You must purchase and maintain a lab notebook for this class. Although your lab notebook will not be graded or checked, it will be an important and useful resource for you when you write the scientific research reports on your projects. If you don't keep a careful record of the progress of your experiments in your lab notebook, it will be much harder for you to write about your findings because you will have to try to reconstruct and locate information about the experiments after the fact.

Many scientific companies require that their employee’s laboratory notebooks be dated, signed, and witnessed since notebooks can be used as evidence in a patent dispute to establish the timing of a discovery. You will not be required to have your notebooks witnessed, but the front cover should have your name and lab section and each page of your notebook should have a page number and date. You must use a pen to write in your lab notebook. It would not be of much use as a legal document, if it were written in pencil.

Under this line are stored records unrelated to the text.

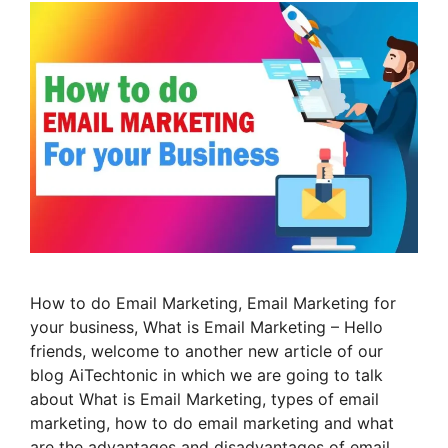
How to do Email Marketing, Email Marketing for
your business, What is Email Marketing – Hello
friends, welcome to another new article of our
blog AiTechtonic in which we are going to talk
about What is Email Marketing, types of email
marketing, how to do email marketing and what
are the advantages and disadvantages of email …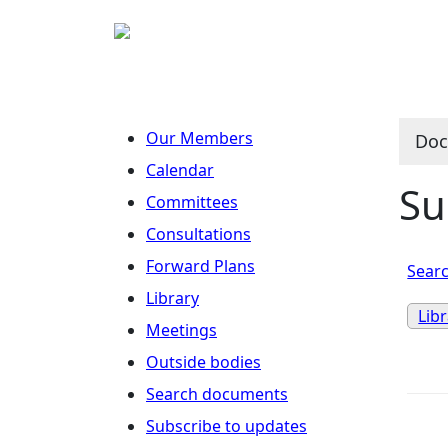
Our Members
Doc
Calendar
Su
Committees
Consultations
Forward Plans
Searc
Library
Lib
Meetings
Outside bodies
Search documents
Subscribe to updates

There are many ways to organize a lab notebook but, for this course, an exclusively chronological approach is not the best scheme. Leave a few blank pages at the front of the notebook and start a table of contents that has three parts: Series 1- Patterns of Inheritance, Series 2-Forward Genetics, and Series 3-Reverse Genetics. Number all the pages in your lab notebook before the first lab. Divide your notebook into 3 sections, one for each of the 3 projects you will do this semester. Place Tabs at the beginning of each series section. You can divide the notebook into three equal sections, or give the most pages to series 2. Start the Table of Contents, leaving a lot of room for sub-headings under each of the Series headings. Fill in the page numbers for the beginning of each Series.

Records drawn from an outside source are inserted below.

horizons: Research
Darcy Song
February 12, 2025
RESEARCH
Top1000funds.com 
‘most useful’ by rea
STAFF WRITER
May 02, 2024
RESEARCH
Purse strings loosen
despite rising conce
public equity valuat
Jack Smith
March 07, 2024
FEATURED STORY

Many find it useful to make a schematic diagram of the procedure (called a “flow diagram”) in their notebooks, which can be referred to while performing the experiments. It is important to write a complete hypothesis and procedure from the lab manual into your notebooks, as some of you who have taken Chemistry here at Wellesley may have done. Your lab instructor may provide you with more specific information on how to format your lab notebook.

Your lab notebook is the place to record what you actually did in lab, so if there were any changes that you made to the procedure or any unexpected happenings during lab (for example a water bath at 30°C, when it was supposed to be 37°C), then be sure to write these things down in your notebook. Don’t expect to remember exactly what happened later, since chances are good that you won’t.

Your notebook is also the place to perform any calculations and to record all your data. It is much more difficult to recreate what you’ve done in lab if parts of your experiments are written on scraps of paper instead of in your notebook. Since science is founded on the ability to reproduce the results of an experiment, it is vital that the details of the experiment be accurately and completely recorded.

Your notebook is the best resource for writing your papers, especially the Materials and Methods section. If what you did and how you did it is right in front of you writing this cumbersome section should not be difficult.